Ask HN: What Was Wrong with Display PostScript and NeWS? - tlack

My frustration with HTML and Javascript as a mechanism for conveying interactive information grows by the day, so I sometimes study different approaches to building graphical applications.<p>NeWS and Display PostScript seem way ahead of their time. I never got the chance to use either one. Why did they fade away?
======
MrTonyD
I used Display PostScript back in the early days at NeXT. It had a very
fundamental performance problem. Since PS was designed as an interpreter and
could first be fully processed before rendering a page, DPS had essentially
the same design.

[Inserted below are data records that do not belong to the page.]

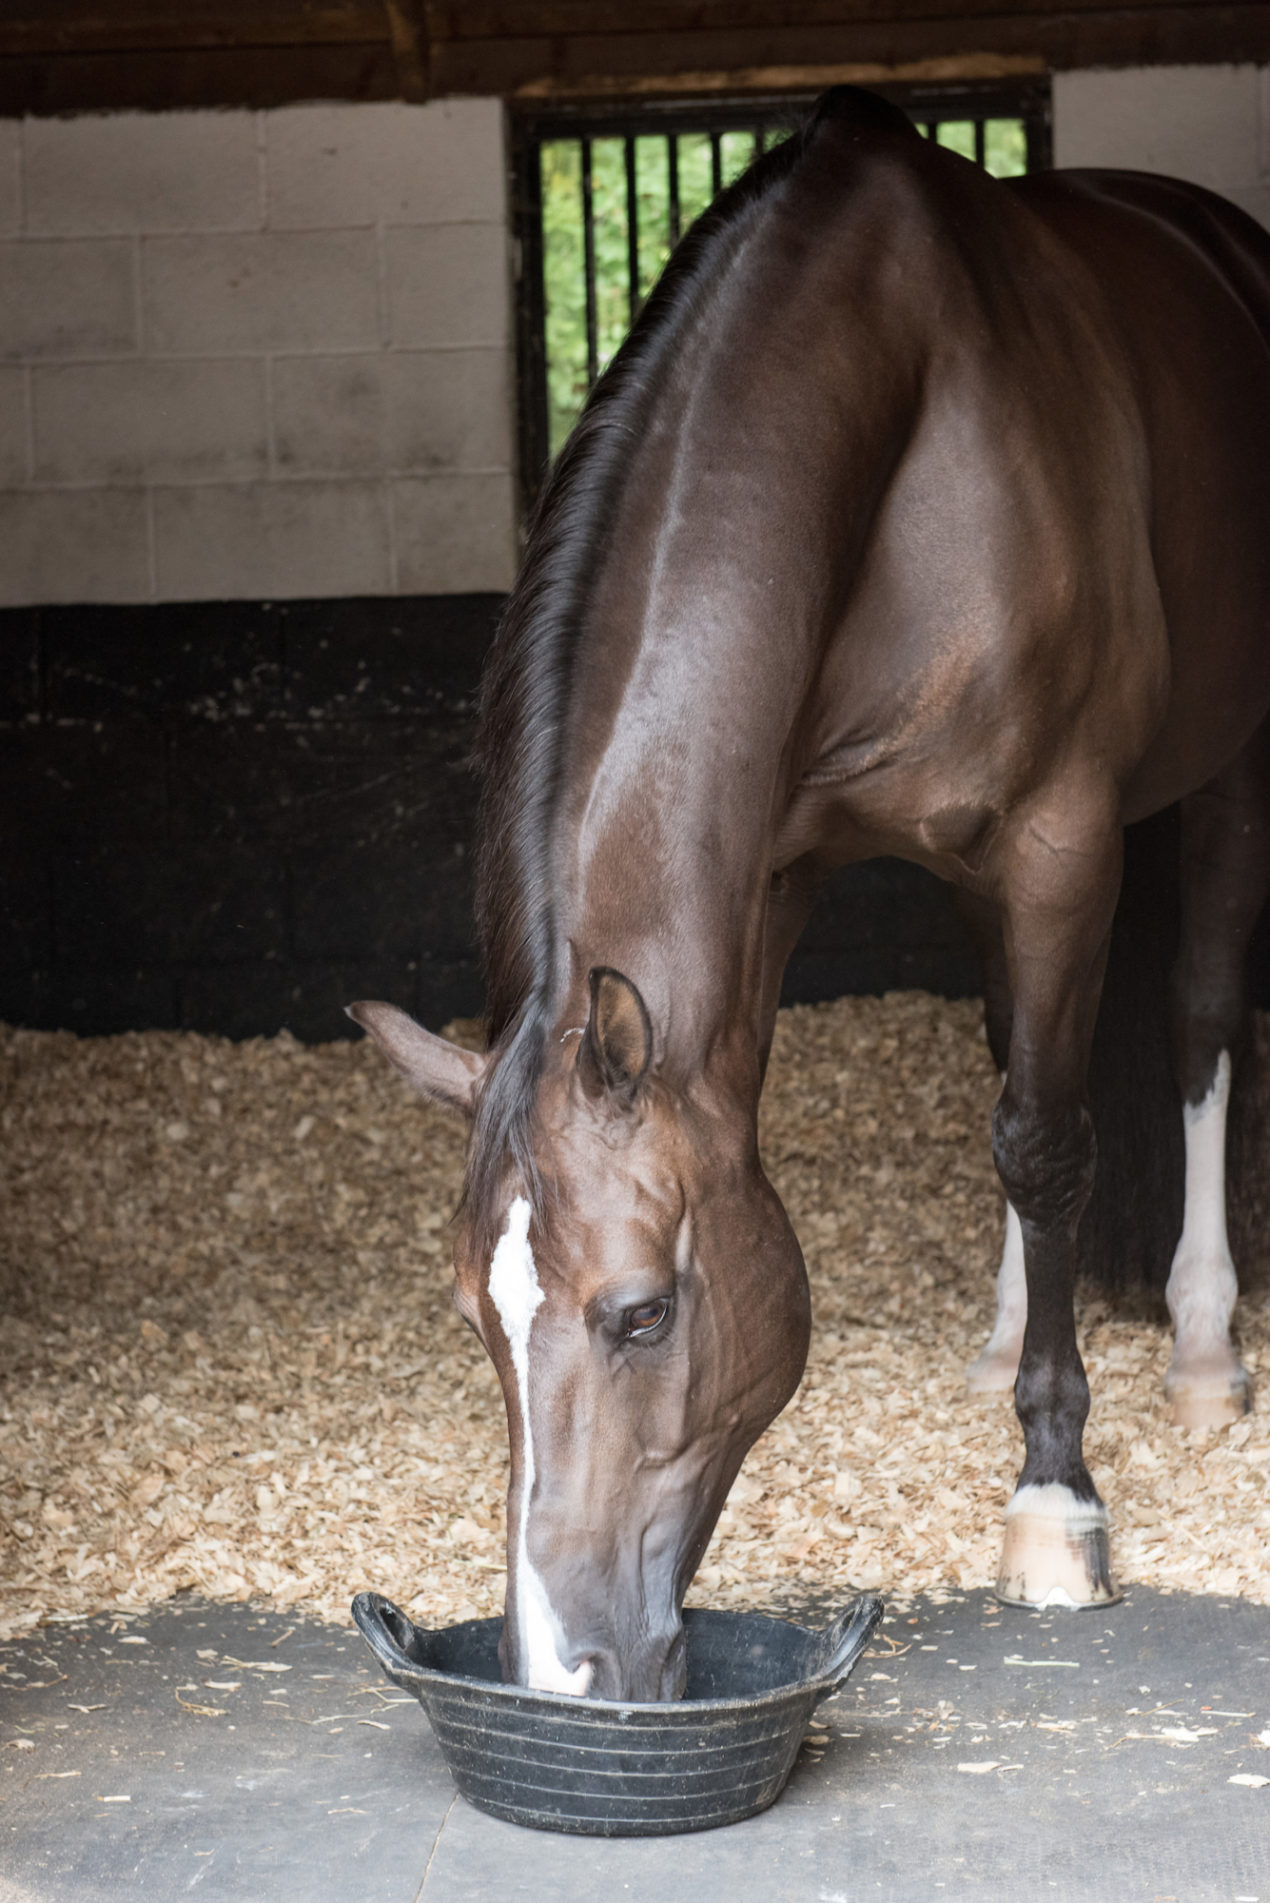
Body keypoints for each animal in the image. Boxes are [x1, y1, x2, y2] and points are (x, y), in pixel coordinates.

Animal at [348, 85, 1270, 1697]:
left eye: (642, 1312)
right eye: (475, 1317)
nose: (564, 1673)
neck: (897, 430)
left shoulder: (1058, 841)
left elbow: (1048, 1140)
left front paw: (1054, 1500)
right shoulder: (773, 871)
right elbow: (1012, 1114)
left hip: (1220, 766)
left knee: (1194, 1022)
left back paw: (1203, 1349)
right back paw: (1005, 1332)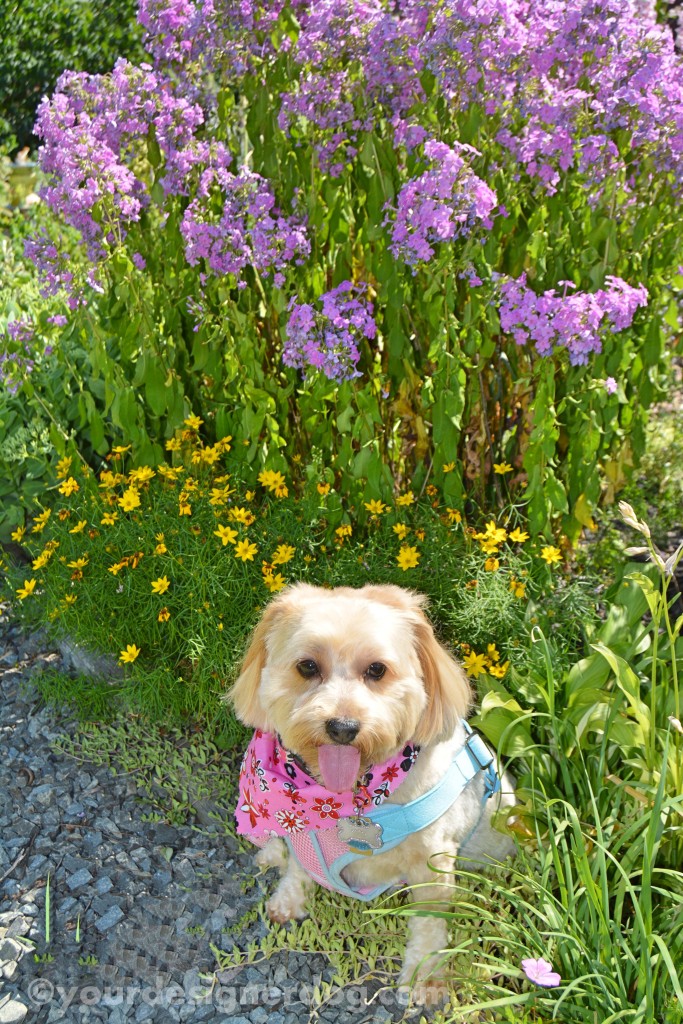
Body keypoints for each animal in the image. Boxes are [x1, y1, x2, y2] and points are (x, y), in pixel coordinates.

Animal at [228, 581, 511, 1003]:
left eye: (377, 669)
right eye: (307, 666)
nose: (343, 727)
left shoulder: (433, 863)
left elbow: (429, 926)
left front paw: (424, 978)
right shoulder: (303, 835)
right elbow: (298, 868)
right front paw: (288, 900)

That meant that you had to parse the entire submitted DPS
source before you could start doing any rendering (since there could be
dependencies late in the submitted code which would influence earlier code.)
So it wasn't a simple Z-ordered geometry - it really was a complex language.
So, in practice, it was slow and there was no way to really optimize it
without breaking compatibility. We were the first real users and thus the
first to realize that we couldn't really compete with either simpler or more
sophisticated technology (one faster, the other providing more features.) So
it worked for our application as an OS GUI, but it was in many ways a dead-
end.

------
wmf
I think they both failed due to high price and overshooting the hardware
available at the time.

IMO NeWS had many of the same problems as HTML+JS today, in terms of forcing a
frontend/backend split that are written in different programming languages.
It's twice as much to learn.

AFAIK DPS isn't that different from today's widely-used
Cairo/Skia/CoreGraphics/Direct2D APIs except it had a verbose textual encoding
and an extra layer of Turing-complete programming language that you don't need
but can allow weird DoSes and such.